Resemblance between animal taxa may be due to convergence rather than to recent common ancestry. Constraints on biological materials and adaptation to particular habits or habitats will produce widespread convergence. How may we distinguish the two causes of resemblance? The relationship between convergence and taxonomy is discussed, demonstrating that the choice of taxonomic method will itself determine the extent to which convergence is perceived. In particular, cladistic analysis based on parsimony will tend to minimise and thus conceal convergence: neither the resulting cladogram nor a consistency index derived from it can be used to assess the prevalence of convergence. With any taxonomic system, there can be no substitute for evaluation of the morphological characters used. Complementary use of molecular characters shows promise: we wait further understanding of constraints in genetic evolution and of the possibilities of convergence at this level also.

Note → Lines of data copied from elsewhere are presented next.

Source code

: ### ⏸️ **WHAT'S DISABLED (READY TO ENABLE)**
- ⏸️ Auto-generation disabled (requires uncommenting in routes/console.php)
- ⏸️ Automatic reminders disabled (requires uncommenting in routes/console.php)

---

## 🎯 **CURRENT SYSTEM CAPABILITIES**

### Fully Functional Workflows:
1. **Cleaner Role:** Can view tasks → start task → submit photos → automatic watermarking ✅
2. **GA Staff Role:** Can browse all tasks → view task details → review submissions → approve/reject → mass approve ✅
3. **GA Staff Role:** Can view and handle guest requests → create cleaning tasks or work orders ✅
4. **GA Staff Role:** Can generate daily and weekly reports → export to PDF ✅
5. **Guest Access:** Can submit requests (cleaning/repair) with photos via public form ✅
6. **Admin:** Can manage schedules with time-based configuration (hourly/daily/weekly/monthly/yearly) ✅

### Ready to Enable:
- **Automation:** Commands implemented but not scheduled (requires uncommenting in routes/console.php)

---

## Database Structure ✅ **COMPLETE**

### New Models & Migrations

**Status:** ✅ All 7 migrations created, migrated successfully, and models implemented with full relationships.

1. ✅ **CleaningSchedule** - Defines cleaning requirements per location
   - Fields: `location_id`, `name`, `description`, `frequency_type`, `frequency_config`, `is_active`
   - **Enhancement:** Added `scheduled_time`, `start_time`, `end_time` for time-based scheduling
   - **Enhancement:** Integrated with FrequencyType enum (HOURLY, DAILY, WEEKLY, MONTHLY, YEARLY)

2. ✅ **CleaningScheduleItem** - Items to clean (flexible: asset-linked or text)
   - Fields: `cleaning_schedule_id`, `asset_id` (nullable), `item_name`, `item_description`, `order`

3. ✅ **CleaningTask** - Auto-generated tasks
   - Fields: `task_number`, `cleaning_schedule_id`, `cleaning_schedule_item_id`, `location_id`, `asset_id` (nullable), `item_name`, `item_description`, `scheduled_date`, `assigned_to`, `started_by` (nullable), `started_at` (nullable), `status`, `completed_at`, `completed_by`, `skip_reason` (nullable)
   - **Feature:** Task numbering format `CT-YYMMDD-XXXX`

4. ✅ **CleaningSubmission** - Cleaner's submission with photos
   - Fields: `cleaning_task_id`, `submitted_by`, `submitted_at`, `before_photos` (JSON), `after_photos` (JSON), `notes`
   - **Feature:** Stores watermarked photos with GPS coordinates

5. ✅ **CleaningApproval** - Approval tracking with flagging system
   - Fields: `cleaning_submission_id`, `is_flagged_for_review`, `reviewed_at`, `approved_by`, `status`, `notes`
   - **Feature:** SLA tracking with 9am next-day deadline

These general principles are illustrated with a range of examples from within and between invertebrate phyla: the phylogeny of Cnidaria and Platyhelminthes cannot be traced with certainty, but where the fossil record allows clear rooting, as for the echinoderms and in particular the echinoids, combination of morphological and molecular methods has made much progress. Sub-groups within a phylum, for example opisthobranch molluscs and the dipteran Phoridae, may show an uncontested phylogeny, and here studies have precisely identified convergence and shown that it may be the commoner cause of resemblance. Adaptation to exacting environments shown by terrestial and freshwater nemertines may also result in a predominance of convergent resemblance.

Traditional grouping of phyla breaks down on re-examination of supposedly key characters, such as segmentation, body cavities, germ layers and symmetry, each of which must have had multiple origins: nor are developmental stages (especially not larvae) a reliable guide to relationships. Demarcation of phyla may be difficult, as with arthropods, and location of phyla is even more difficult, due to their early and rapid radiation. Over-simplified definition of characters has bedevilled invertebrate classification and the use of molecular data has not yet resolved the major controversies.

The question ‘How common is convergence?’ remains unanswered and may be unanswerable. Our examples indicate that even the minimum detectable levels of convergence are often high, and we conclude that at all levels convergence has been greatly underestimated.